*Your task:* The answer must be the data, repeated exactly.

*Source information:*

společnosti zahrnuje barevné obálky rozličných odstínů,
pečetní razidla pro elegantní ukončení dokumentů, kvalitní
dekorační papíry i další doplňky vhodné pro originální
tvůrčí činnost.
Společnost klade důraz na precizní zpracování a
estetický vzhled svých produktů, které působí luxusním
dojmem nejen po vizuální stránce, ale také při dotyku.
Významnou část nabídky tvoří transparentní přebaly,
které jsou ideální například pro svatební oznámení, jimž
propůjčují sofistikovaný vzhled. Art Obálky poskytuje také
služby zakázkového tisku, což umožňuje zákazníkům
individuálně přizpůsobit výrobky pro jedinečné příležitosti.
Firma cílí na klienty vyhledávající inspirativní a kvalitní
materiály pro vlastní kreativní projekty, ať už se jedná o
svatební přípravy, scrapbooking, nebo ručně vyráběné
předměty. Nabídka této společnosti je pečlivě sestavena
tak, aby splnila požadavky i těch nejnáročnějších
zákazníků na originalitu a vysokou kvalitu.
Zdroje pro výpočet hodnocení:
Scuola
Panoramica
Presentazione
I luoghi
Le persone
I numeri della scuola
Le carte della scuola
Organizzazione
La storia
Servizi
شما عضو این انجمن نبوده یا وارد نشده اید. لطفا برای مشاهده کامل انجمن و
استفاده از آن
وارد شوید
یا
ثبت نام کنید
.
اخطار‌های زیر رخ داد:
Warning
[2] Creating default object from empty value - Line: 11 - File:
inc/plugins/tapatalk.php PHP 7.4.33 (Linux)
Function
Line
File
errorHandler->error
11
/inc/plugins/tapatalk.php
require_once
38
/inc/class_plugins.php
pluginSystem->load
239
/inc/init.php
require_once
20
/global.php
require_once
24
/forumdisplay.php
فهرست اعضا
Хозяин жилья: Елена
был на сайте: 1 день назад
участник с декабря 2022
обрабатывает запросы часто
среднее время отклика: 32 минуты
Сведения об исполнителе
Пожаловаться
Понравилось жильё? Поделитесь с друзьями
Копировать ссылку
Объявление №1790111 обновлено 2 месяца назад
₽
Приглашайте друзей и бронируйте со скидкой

*Task response:*
společnosti zahrnuje barevné obálky rozličných odstínů,
pečetní razidla pro elegantní ukončení dokumentů, kvalitní
dekorační papíry i další doplňky vhodné pro originální
tvůrčí činnost.
Společnost klade důraz na precizní zpracování a
estetický vzhled svých produktů, které působí luxusním
dojmem nejen po vizuální stránce, ale také při dotyku.
Významnou část nabídky tvoří transparentní přebaly,
které jsou ideální například pro svatební oznámení, jimž
propůjčují sofistikovaný vzhled. Art Obálky poskytuje také
služby zakázkového tisku, což umožňuje zákazníkům
individuálně přizpůsobit výrobky pro jedinečné příležitosti.
Firma cílí na klienty vyhledávající inspirativní a kvalitní
materiály pro vlastní kreativní projekty, ať už se jedná o
svatební přípravy, scrapbooking, nebo ručně vyráběné
předměty. Nabídka této společnosti je pečlivě sestavena
tak, aby splnila požadavky i těch nejnáročnějších
zákazníků na originalitu a vysokou kvalitu.
Zdroje pro výpočet hodnocení:
Scuola
Panoramica
Presentazione
I luoghi
Le persone
I numeri della scuola
Le carte della scuola
Organizzazione
La storia
Servizi
شما عضو این انجمن نبوده یا وارد نشده اید. لطفا برای مشاهده کامل انجمن و
استفاده از آن
وارد شوید
یا
ثبت نام کنید
.
اخطار‌های زیر رخ داد:
Warning
[2] Creating default object from empty value - Line: 11 - File:
inc/plugins/tapatalk.php PHP 7.4.33 (Linux)
Function
Line
File
errorHandler->error
11
/inc/plugins/tapatalk.php
require_once
38
/inc/class_plugins.php
pluginSystem->load
239
/inc/init.php
require_once
20
/global.php
require_once
24
/forumdisplay.php
فهرست اعضا
Хозяин жилья: Елена
был на сайте: 1 день назад
участник с декабря 2022
обрабатывает запросы часто
среднее время отклика: 32 минуты
Сведения об исполнителе
Пожаловаться
Понравилось жильё? Поделитесь с друзьями
Копировать ссылку
Объявление №1790111 обновлено 2 месяца назад
₽
Приглашайте друзей и бронируйте со скидкой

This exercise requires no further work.